Not those Eastern European ones from where consoles haven't penetrated that much yet, but most of the rest of the stuff, yes, I would say so, to some degree or another.
As above, I don´t see the consolization. Big buget games are still there. Do you think it´s cheap to develop Total War games? To develop Portal 2? To develop Metro 2033? To develop Dragon Age?
Again, Dragon Age was after five straight console-focused games; it is great that Bioware is supporting PCs too, but five to one... it's clear where their top focus is.
Portal 2 - Valve is one of those two remaining major holdouts, with Blizzard.
Metro 2033 - Eastern European, and simultaneous PC/X360 release too. (Remember that it's going to be a lot cheaper to develop in the Ukraine than in America or something, making games like that easier to fund...)
Total War - Long-running series... it is interesting that The Creative Assembly hasn't gone more into consoles, though. They did a couple of games, but haven't done console ports of their main series titles, interestingly enough... perhaps it's a little easier because they're British and not American, and PCs are more popular in Europe (I said both North America and Western Europe, but it probably is worse in North America than Western Europe, though certainly present in both). But like with Civilization, I'm sure the fact that their games are part of a successful, long-running series must help a lot.
The definining aspects of PC gaming is the reason that I´m still a pc gamer. I just don´t have the needy feelings of every gaming publication focusing on PC games. I can find them myself (and through Rock, Paper, Shotgun).
Developers like Valve, Blizzard, Telltales, Creative Assembly, Bioware and Runic Games gives me what I need and desire.
The business model around AAA games today is just sick and broken, and I don´t have the need for all my games to be the games that they produce, since they are almost always streamlined single player action games.
Yeah, I agree that it's unfortunate that that's the direction so many studios went in.

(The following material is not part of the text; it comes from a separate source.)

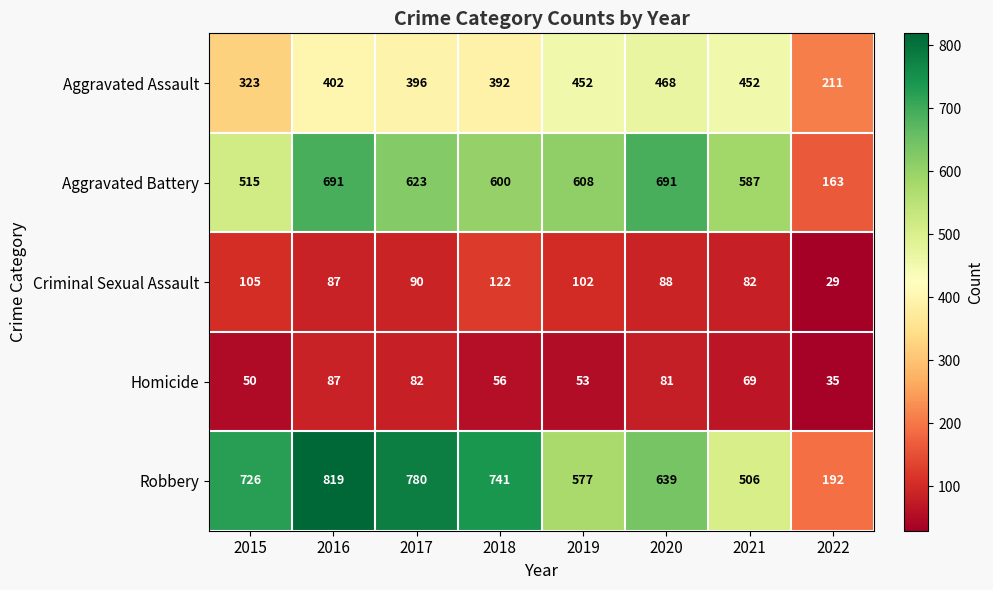

What is the difference between the Aggravated Assault values at 2015 and 2019?

129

With how so many of them are in trouble now though, perhaps they'll rethink it?
Macmanus said:
You're really just sort of making up stuff at this point.
You really think that Telltale's games are the equal in budget, quality, and design to the Lucasarts classics? Seriously? Funny, because I don't think that yours is the majority opinion...
I mean, Telltale's games are pretty good, yes. As good as the worst Lucasarts adventure games, such as Escape from Monkey Island? Perhaps, yeah. But as good as the rest of the Lucasarts adventure games? No.
The golden age of PC gaming is something you made up in your head that is colored in a rose tint cultivated by a bizarrely idolized sense of nostalgia.
The golden age of PC gaming is now. Hardware costs are at an all time low with the hardware cycle being at an all time high. Software costs are at an all time low with the largest available library we've ever seen at our finger tips. Indie development is taking off and game production is more accessible than it ever has been.
The "downfall of PC gaming" isn't an industry issue, it's a personal one.
That's so ridiculously, totally far off base that I don't know if there's anything I can even say...
Were you even playing PC games in the '90s?
That even WITH cheaper hardware prices and lower software costs big-budget PC-exclusive game development is just about at its deadest point since before PCs became popular is pretty sad, but true.